Hostessing is an art, and it is an art that the Japanese have refined over many generations.
If you are visiting Japan I highly recommend staying at a Ryokan. A Ryokan is a Japanese style inn. Ryokan are a way to rest and relax while experiencing Japanese culture. Ryokan always have Japanese architecture, which means Tatami(straw mat) flooring, Fusuma (paper sliding doors), and a Genkan (entryway ledge) where you will leave your shoes. This will give you a traditional experience, and an asthetic that dates back to the edo period. Ryokan can be a remarkable experience, but westerners who are unprepared for their experience may become confused, or disappointed.

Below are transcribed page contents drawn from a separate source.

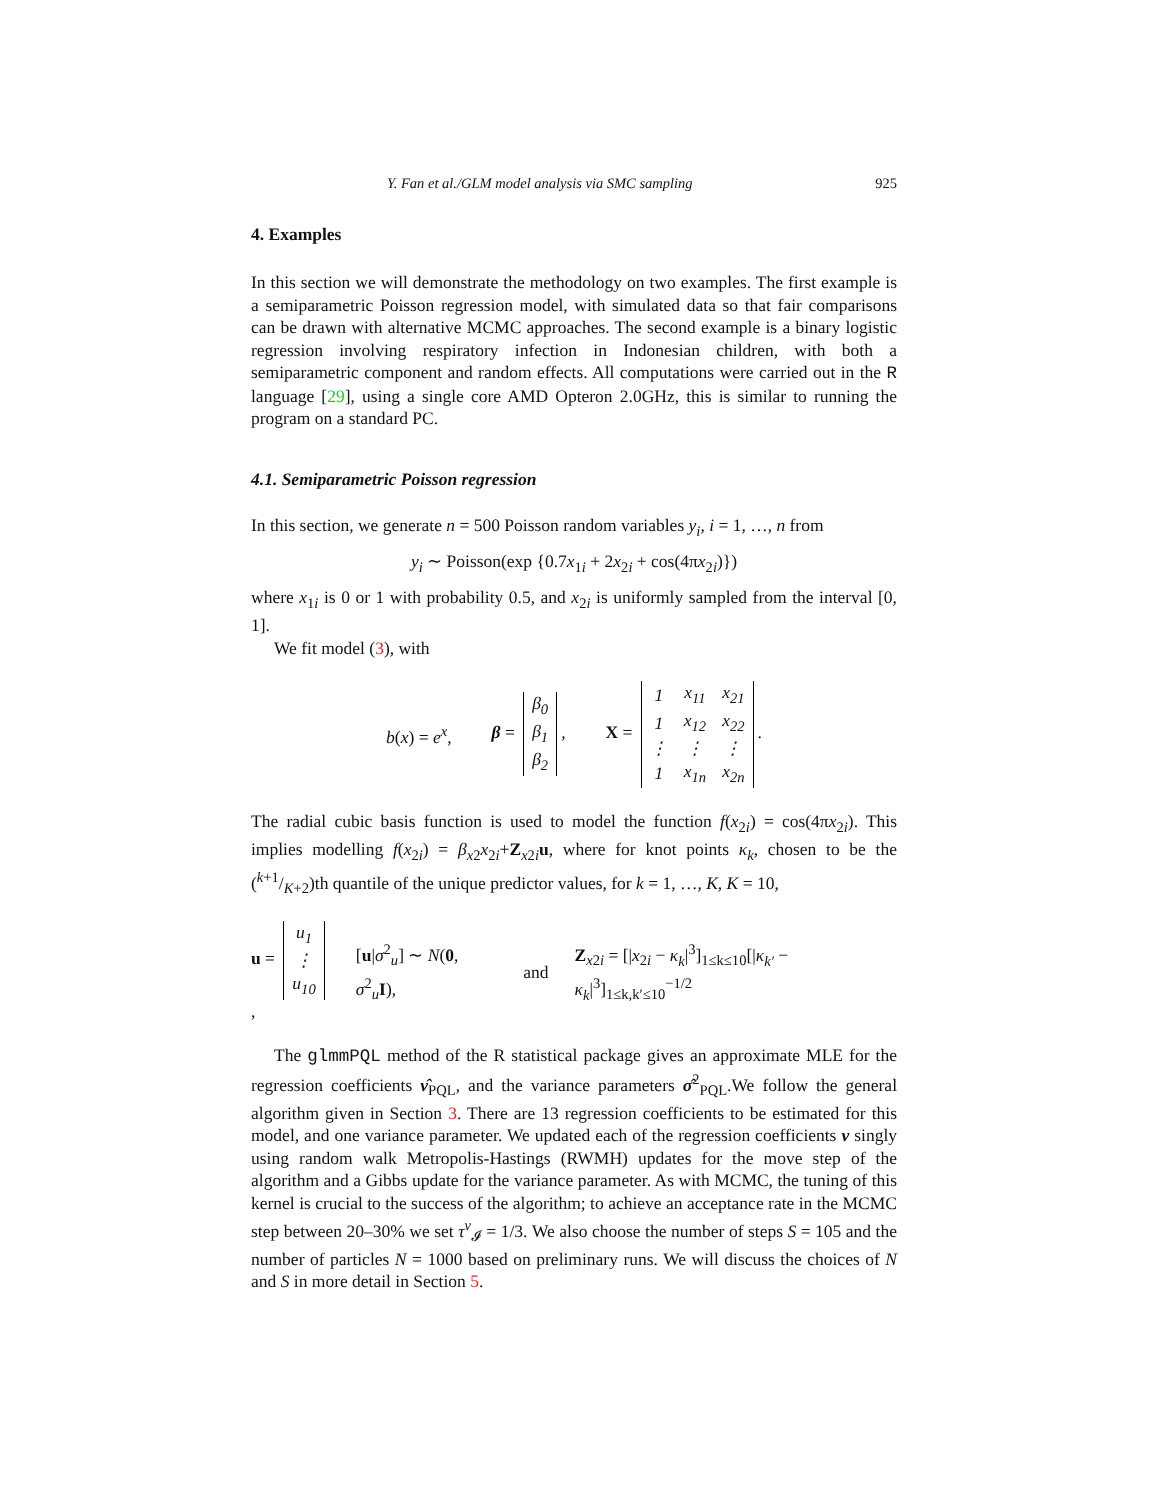Y. Fan et al./GLM model analysis via SMC sampling 925
4. Examples
In this section we will demonstrate the methodology on two examples. The first example is a semiparametric Poisson regression model, with simulated data so that fair comparisons can be drawn with alternative MCMC approaches. The second example is a binary logistic regression involving respiratory infection in Indonesian children, with both a semiparametric component and random effects. All computations were carried out in the R language [29], using a single core AMD Opteron 2.0GHz, this is similar to running the program on a standard PC.
4.1. Semiparametric Poisson regression
In this section, we generate n = 500 Poisson random variables y<sub>i</sub>, i = 1, …, n from
y<sub>i</sub> ∼ Poisson(exp {0.7x<sub>1i</sub> + 2x<sub>2i</sub> + cos(4πx<sub>2i</sub>)})
where x<sub>1i</sub> is 0 or 1 with probability 0.5, and x<sub>2i</sub> is uniformly sampled from the interval [0, 1].
We fit model (3), with
b(x) = e<sup>x</sup>, β =
| β<sub>0</sub> |
| β<sub>1</sub> |
| β<sub>2</sub> |
, X =
| 1 | x<sub>11</sub> | x<sub>21</sub> |
| 1 | x<sub>12</sub> | x<sub>22</sub> |
| ⋮ | ⋮ | ⋮ |
| 1 | x<sub>1n</sub> | x<sub>2n</sub> |
.
The radial cubic basis function is used to model the function f(x<sub>2i</sub>) = cos(4πx<sub>2i</sub>). This implies modelling f(x<sub>2i</sub>) = β<sub>x2</sub>x<sub>2i</sub>+Z<sub>x2i</sub>u, where for knot points κ<sub>k</sub>, chosen to be the (k+1/K+2)th quantile of the unique predictor values, for k = 1, …, K, K = 10,
u =
| u<sub>1</sub> |
| ⋮ |
| u<sub>10</sub> |
, [u|σ<sup>2</sup><sub>u</sub>] ∼ N(0, σ<sup>2</sup><sub>u</sub>I), and Z<sub>x2i</sub> = [|x<sub>2i</sub> − κ<sub>k</sub>|<sup>3</sup>]<sub>1≤k≤10</sub>[|κ<sub>k′</sub> − κ<sub>k</sub>|<sup>3</sup>]<sub>1≤k,k′≤10</sub><sup>−1/2</sup>
The glmmPQL method of the R statistical package gives an approximate MLE for the regression coefficients ν̂<sub>PQL</sub>, and the variance parameters σ̂<sup>2</sup><sub>PQL</sub>.We follow the general algorithm given in Section 3. There are 13 regression coefficients to be estimated for this model, and one variance parameter. We updated each of the regression coefficients ν singly using random walk Metropolis-Hastings (RWMH) updates for the move step of the algorithm and a Gibbs update for the variance parameter. As with MCMC, the tuning of this kernel is crucial to the success of the algorithm; to achieve an acceptance rate in the MCMC step between 20–30% we set τ<sup>ν</sup><sub>𝓘</sub> = 1/3. We also choose the number of steps S = 105 and the number of particles N = 1000 based on preliminary runs. We will discuss the choices of N and S in more detail in Section 5.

When reserving your room, please keep in mind that the price is per person not per room. Take the meal options when reserving the meals, they are more expensive then the average Japanese restaurant, but they are also a much more amazing experience. Japanese people often judge the quality of the Ryokan based on the quality of the meals they provide, I have seen some people pay for the rooms, so that they could have the breakfast and dinner, but go home for the night. One of the most beautiful and delicious meals I have had in Japan was at a Ryokan. The meal will consist of many small dishes, including rice, some sort of fish, and a soup (both at breakfast and lunch). Japanese are punctual, check into your ryokan by 5:30, meals are usually at around 6:30. If you are at a small ryokan they will most likely tell you when you will take your meal, sometimes at larger one you can pick a time within a certain time frame (usually 6ish to 8ish). Breakfast will be early, ryokan are not a place to sleep in, most ryokan seem to serve breakfast at 7:30 (inhumanly early for a person of my age), but the food will be good enough to merit this sacrifice, so wake up and enjoy the labors of someone who woke up early enough to make your lovely meal. You will most likely sleep on a futon on the floor. I now think that they are quite comfortable, but I have been sleeping on a futon on the floor for seven months. It took me about a month to get used to them, and I still miss western beds. I recommend stacking up futons if you have extra futons in your room to get double the cushion.
You will have a private room, but that may be the only private zone for you. You will most likely have a shared toilet, shared dinning, and there is usually a communal bath. I no longer mind getting naked infront of strangers for public bathing, but I do understand if this is an impasse for some people. Japanese people wont gawk or comment, but in any quality Ryokan bathing suits will be forbidden in any community bathing area. You may however carry a clean hand towel which you can hang infront of your front half while walking around, and then wrap around your hair when you are in the bathing water. If you have a tattoo, check with the ryokan’s policy before you go, many ryokan do not allow any tattoos, and you will not be able to go to the public bathing areas. I will do a post about how to use Japanese onsen/public bathing at a later date, the number one thing to remember is to keep the communal bath waters clean.
Ryokan are a great place to experience Japanese culture. They are vastly different from western hotels. Take a moment to reset your mind if you enjoy the western hotel experience. The community feel is a feature, and part of the charm. The meals are a treat. A ryokan should be on the checklist of anyone making a trip to Japan.